だから、私の話は人格論や精神論ではありません。私は正しい生き方をしよう、とか、立派な人になりましょう、といった話は好きではないし、他人にそういうことを説くことはしないようにしています。他人がどういう生き方をしようと私には関係ないと考えているからです。
誤解を恐れずに言えば私の価値基準は一つ、損得勘定です。つまり自分にとって得なことはやるけども、損なことはやらないというそれだけです。これは他のどの先生とも違うところかもしれません。

おもしろいことに、損得勘定が完全に頭に入ってしまうと、人間は声を荒げなくなります。イライラしなくなります。声を荒げイライラした結果、人間は自分で毒液を出して、その毒液が五臓六腑をどんどん痛めつけます。誰が一番損をするかというと、その言葉を発した本人ということになります。

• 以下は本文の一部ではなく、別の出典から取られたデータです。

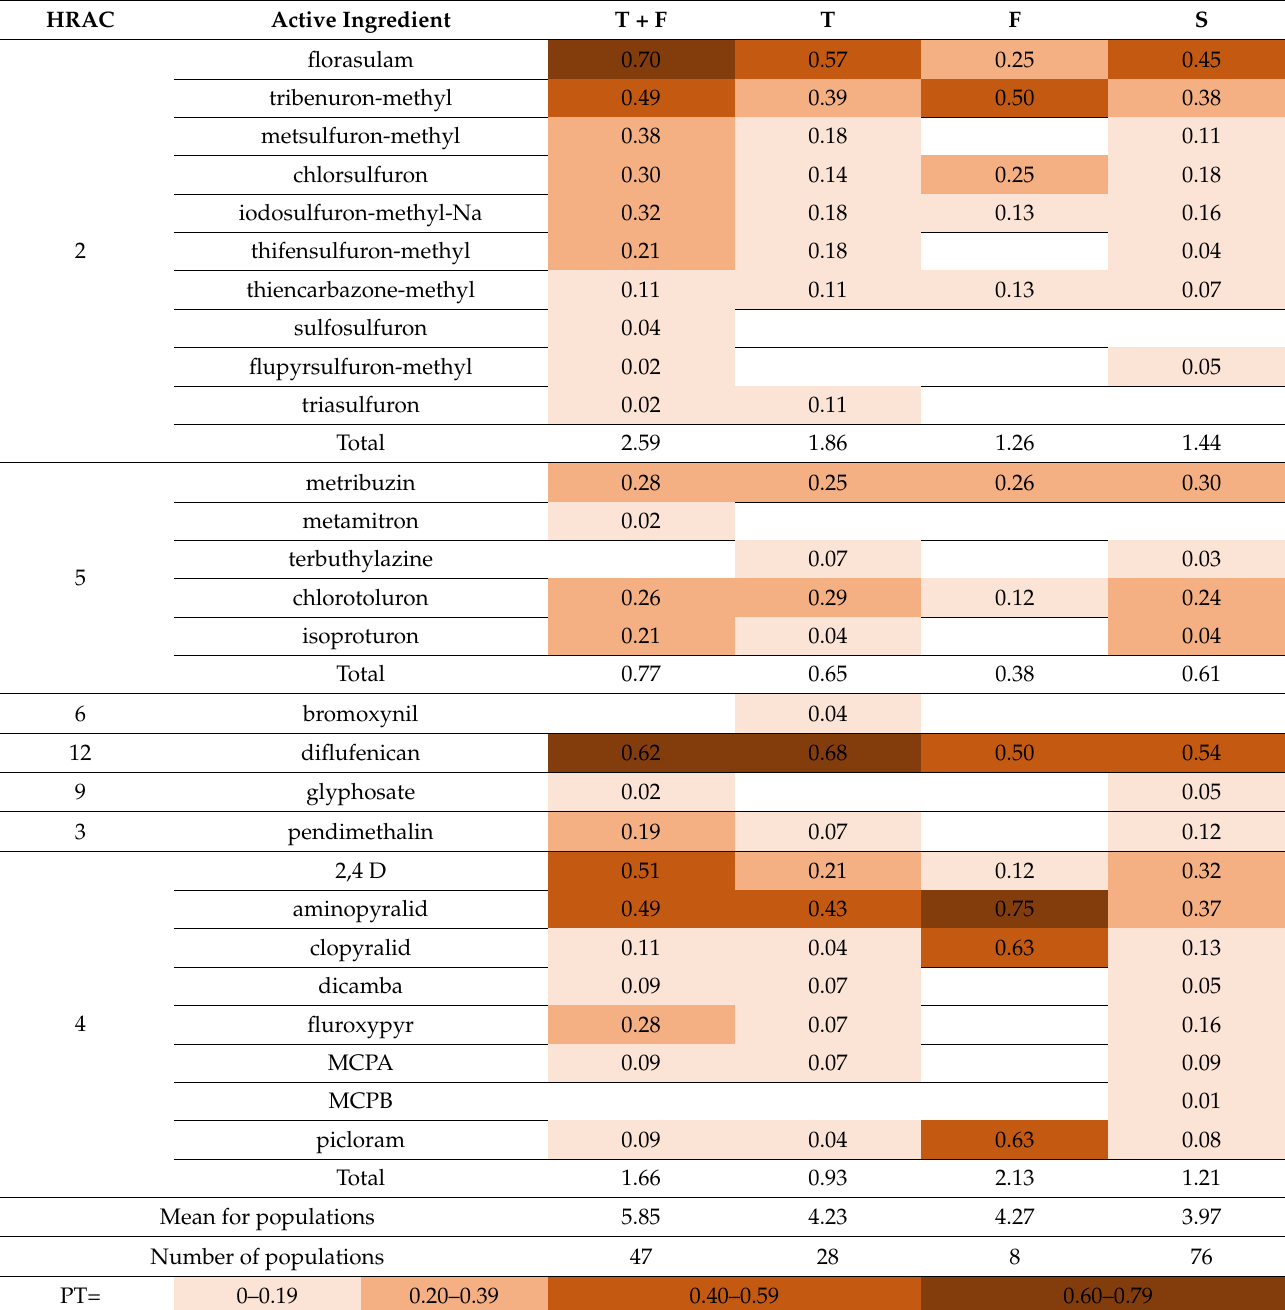
Table 2. Population treatment (PT) of the herbicide active ingredient in crop fields with Centaurea cyanus populations resistant to acetolactate synthase inhibitors (HRAC 2) (r and R) and susceptible (S) in two or three successive growing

こういう実験があります。一升瓶に普通の心理状態で息を吹き込み、そこにハエを1匹入れると40分くらいで窒息死します。ところが、激怒した状態で同じ実験をすると、中のハエは3分ぐらい死んでしまいます。毒死です。人間が怒った時は自分で気づかないだけで、毒気を吐いているのです。

私たちは体調が悪い時、よく愚痴や泣き言を言いがちです。本人は病気ゆえに愚痴をこぼしているように思っているでしょうが、実は不平不満、愚痴、泣き言、悪口、文句(私はこれらを五戒と呼んでいます)という否定的な感情が肉体を蝕(むしば)んでいるらしいのです。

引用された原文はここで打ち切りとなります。